For the most part, polar bears and people have coexisted peacefully. Village residents are tolerant of the bears — “They could break right in here, but they know the rules,” said Merlyn Traynor, a proprietor of the Waldo Arms Hotel — and with the whale remains, they have little reason to come after humans.
But as the Arctic ice continues to shrink, bears are arriving in poorer condition and are staying longer, even as the number of tourists increases. Interaction between bears and humans is becoming more common, as it has in other parts of the Arctic, exposing the polar bears to more stress and the people to more danger.
There have been no attacks on humans, but there have been some close calls.
“They never used to come into town, or maybe occasionally, like once a year or so,” Thompson said. “Now they’re in town every night.”
Polar bear experts say they worry that at some point the number of bears seeking food here will exceed what is available.
“When polar bears are fat and happy and in good condition, they’re not that big of a threat,” said James Wilder, an expert who recently completed a study of polar bear attacks on humans. “But when they get skinny and nutritionally stressed, you’ve got to watch out.”
A Habitat Endangered
Threatened species like lions or wolves face predictable threats: poaching and hunting, or the encroachment of human settlements on their habitat.
But the biggest threat to the polar bear is something no regulatory authority involved in wildlife conservation can address: the unregulated release of carbon dioxide and other greenhouse gases into the atmosphere.
Sport hunting once posed a significant danger to polar bears, greatly shrinking their numbers in some areas until 1973, when an agreement among the Arctic countries restricted hunting to members of indigenous groups, and the populations began to rebound.
[Eating the white bear: An Arctic icon’s place on the menu]
Oil spills, pollution and over-hunting still pose some risk. But these dangers pale compared with the loss of sea ice.
For many researchers, the most pressing question is how many days a polar bear can survive on land without the steady source of high-fat nutrition seals usually provide.
“A bear needs sea ice in order to kill seals and be a polar bear,” said Regehr of the Fish and Wildlife Service. “That’s a bottom line.”
Some scientists have suggested that the bears might learn to survive on other types of food — snow geese, for example — or that they might learn to catch seals in the water, without relying on the ice as a platform.
But most researchers say that is unlikely.
Such changes usually evolve over thousands of years, said David Douglas, a research wildlife biologist at the Geological Survey, who spoke at the specialists group meeting.
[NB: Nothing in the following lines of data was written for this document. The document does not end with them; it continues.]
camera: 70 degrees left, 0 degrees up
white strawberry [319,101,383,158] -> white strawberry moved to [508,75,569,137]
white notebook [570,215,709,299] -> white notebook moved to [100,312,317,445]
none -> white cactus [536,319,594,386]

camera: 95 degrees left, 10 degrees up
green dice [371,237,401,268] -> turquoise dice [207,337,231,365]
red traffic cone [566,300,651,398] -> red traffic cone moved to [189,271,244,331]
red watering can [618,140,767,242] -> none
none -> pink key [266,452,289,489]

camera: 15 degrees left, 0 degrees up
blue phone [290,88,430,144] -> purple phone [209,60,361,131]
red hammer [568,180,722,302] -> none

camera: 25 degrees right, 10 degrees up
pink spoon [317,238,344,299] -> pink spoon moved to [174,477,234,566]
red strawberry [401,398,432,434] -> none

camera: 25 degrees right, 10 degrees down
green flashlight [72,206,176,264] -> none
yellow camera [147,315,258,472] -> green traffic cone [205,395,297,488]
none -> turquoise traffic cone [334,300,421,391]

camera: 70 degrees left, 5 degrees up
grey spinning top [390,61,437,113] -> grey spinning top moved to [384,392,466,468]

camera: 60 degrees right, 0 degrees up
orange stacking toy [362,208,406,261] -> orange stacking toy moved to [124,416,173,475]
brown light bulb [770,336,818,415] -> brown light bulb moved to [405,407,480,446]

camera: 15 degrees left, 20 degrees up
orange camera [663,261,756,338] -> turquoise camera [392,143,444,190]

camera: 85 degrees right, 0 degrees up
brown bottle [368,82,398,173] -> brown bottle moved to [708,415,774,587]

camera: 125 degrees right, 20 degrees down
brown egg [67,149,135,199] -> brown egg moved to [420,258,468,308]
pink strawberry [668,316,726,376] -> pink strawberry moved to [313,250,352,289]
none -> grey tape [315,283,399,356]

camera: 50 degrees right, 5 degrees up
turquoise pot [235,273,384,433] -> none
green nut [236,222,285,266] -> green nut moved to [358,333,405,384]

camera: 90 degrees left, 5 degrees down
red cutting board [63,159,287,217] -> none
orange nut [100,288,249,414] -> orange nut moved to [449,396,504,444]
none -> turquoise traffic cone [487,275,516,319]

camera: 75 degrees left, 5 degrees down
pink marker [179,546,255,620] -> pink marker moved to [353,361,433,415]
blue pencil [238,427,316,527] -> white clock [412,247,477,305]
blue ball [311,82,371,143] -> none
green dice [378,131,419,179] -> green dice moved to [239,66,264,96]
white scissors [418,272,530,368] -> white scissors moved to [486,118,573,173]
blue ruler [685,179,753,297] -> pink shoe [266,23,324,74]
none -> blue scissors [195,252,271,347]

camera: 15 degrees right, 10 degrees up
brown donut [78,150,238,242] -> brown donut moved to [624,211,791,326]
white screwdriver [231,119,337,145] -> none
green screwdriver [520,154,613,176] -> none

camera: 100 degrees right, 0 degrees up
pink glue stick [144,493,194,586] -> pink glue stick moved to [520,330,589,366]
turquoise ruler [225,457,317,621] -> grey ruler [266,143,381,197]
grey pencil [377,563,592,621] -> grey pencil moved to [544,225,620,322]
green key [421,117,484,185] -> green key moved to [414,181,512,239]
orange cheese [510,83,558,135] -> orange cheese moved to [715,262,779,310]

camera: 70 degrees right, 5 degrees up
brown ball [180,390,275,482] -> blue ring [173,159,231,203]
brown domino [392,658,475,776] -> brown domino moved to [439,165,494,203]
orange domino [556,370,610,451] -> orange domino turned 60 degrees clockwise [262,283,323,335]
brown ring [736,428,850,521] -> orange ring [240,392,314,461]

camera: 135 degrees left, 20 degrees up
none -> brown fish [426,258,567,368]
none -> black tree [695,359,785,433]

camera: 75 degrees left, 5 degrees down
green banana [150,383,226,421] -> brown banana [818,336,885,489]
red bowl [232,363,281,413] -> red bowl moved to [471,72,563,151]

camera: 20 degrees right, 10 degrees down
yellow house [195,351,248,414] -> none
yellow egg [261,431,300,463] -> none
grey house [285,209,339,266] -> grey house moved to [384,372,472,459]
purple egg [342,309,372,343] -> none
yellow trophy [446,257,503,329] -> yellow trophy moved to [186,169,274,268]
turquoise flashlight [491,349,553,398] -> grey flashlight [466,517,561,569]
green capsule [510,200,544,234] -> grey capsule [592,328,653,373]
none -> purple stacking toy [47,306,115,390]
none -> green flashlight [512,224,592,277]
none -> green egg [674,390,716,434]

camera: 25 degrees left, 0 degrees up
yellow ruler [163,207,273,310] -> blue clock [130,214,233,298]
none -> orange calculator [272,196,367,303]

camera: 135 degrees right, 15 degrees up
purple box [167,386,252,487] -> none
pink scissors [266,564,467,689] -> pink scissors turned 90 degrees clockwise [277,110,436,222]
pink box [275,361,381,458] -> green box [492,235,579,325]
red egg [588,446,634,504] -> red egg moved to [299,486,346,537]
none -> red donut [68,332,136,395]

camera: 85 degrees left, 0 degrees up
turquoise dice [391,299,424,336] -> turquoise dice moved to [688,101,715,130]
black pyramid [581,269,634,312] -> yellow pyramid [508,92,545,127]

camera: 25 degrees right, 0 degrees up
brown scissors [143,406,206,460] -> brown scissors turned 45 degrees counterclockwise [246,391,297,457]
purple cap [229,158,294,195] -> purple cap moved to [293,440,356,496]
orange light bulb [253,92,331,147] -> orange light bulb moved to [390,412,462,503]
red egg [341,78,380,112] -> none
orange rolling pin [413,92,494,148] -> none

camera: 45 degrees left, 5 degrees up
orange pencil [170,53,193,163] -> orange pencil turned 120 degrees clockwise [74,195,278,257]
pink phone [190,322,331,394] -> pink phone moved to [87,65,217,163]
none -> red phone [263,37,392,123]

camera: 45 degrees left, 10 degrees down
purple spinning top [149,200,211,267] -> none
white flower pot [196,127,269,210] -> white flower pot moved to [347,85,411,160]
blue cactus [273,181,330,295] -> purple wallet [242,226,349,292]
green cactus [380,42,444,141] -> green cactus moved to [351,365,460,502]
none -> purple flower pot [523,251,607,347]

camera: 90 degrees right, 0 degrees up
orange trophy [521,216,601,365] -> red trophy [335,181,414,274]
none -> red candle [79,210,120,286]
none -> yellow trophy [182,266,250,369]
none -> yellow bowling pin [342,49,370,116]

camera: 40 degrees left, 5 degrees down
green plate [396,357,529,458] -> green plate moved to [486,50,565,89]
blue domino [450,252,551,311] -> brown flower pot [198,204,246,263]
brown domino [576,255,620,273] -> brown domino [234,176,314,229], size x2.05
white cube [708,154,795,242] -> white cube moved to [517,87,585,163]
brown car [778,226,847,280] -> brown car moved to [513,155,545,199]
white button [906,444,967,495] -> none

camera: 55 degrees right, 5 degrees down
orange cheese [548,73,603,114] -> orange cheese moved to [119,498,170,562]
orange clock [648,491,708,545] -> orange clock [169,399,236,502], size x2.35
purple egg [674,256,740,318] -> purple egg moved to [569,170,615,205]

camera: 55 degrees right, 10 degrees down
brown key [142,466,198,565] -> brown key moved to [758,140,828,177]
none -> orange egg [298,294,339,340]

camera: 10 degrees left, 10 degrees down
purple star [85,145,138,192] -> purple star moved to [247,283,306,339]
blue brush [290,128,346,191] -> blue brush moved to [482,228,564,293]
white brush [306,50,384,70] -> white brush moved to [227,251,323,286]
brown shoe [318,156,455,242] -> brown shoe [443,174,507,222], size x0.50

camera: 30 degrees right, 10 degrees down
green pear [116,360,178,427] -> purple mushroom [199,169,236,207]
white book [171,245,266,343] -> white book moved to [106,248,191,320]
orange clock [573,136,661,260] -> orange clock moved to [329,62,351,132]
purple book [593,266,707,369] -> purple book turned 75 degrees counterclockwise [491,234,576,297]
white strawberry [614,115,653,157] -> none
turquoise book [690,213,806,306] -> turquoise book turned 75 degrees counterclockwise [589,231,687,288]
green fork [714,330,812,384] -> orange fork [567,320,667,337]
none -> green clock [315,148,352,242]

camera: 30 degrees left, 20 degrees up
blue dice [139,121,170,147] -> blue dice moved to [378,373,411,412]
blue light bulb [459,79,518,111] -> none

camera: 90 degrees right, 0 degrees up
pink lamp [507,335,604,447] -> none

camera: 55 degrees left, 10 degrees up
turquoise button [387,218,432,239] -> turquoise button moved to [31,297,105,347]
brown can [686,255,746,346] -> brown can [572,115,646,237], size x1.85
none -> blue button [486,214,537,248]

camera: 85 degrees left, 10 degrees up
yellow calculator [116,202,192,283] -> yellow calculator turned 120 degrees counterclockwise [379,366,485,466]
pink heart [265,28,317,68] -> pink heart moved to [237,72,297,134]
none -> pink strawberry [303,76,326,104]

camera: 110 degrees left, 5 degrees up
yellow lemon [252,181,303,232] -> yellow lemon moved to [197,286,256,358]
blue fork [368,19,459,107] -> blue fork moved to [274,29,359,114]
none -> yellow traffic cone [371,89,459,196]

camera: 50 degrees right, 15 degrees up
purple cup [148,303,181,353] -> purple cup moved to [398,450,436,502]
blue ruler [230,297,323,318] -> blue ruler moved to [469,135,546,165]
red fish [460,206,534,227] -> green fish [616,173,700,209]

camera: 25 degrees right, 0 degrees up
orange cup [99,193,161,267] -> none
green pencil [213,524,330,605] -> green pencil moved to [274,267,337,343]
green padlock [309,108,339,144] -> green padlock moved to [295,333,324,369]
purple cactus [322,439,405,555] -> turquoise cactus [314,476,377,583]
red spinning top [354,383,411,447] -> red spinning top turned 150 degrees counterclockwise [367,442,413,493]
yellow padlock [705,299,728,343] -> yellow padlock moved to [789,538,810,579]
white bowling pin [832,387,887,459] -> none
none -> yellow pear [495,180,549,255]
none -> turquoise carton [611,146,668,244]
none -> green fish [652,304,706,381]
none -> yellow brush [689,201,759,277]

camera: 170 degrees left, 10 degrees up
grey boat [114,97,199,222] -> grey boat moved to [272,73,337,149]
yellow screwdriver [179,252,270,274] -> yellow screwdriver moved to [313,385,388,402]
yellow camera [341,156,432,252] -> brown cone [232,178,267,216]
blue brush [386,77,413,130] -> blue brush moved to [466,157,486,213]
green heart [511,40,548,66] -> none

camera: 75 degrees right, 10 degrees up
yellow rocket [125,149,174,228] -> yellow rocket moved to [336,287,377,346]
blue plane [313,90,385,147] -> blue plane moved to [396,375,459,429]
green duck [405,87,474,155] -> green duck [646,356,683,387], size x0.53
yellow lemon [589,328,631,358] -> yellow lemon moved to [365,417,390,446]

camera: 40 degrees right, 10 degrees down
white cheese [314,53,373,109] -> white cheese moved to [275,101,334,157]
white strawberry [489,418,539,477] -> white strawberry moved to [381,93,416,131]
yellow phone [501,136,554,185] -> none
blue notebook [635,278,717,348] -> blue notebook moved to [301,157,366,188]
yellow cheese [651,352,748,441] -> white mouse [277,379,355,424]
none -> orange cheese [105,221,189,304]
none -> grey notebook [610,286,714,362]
But the loss of sea ice “is taking place over potentially a very rapid time frame, where there may not be a lot of time in polar bear generations to home in on behaviors that could give some advantage,” he said.
Much depends on how much of the ice disappears. Under some climate models, if steps are taken to control greenhouse gas emissions, the species could recover. And some evidence suggests that during an earlier warming period polar bears took refuge in an archipelago in the Canadian Arctic.
In Kaktovik, at least for now, whales are providing the bears with an alternative source of food. But dead whale is not a polar bear’s preferred cuisine.
“The bears are not here because we hunt whales,” said Thompson. “They’re here because their habitat has gone away, and it’s several hundred miles of open water out there.”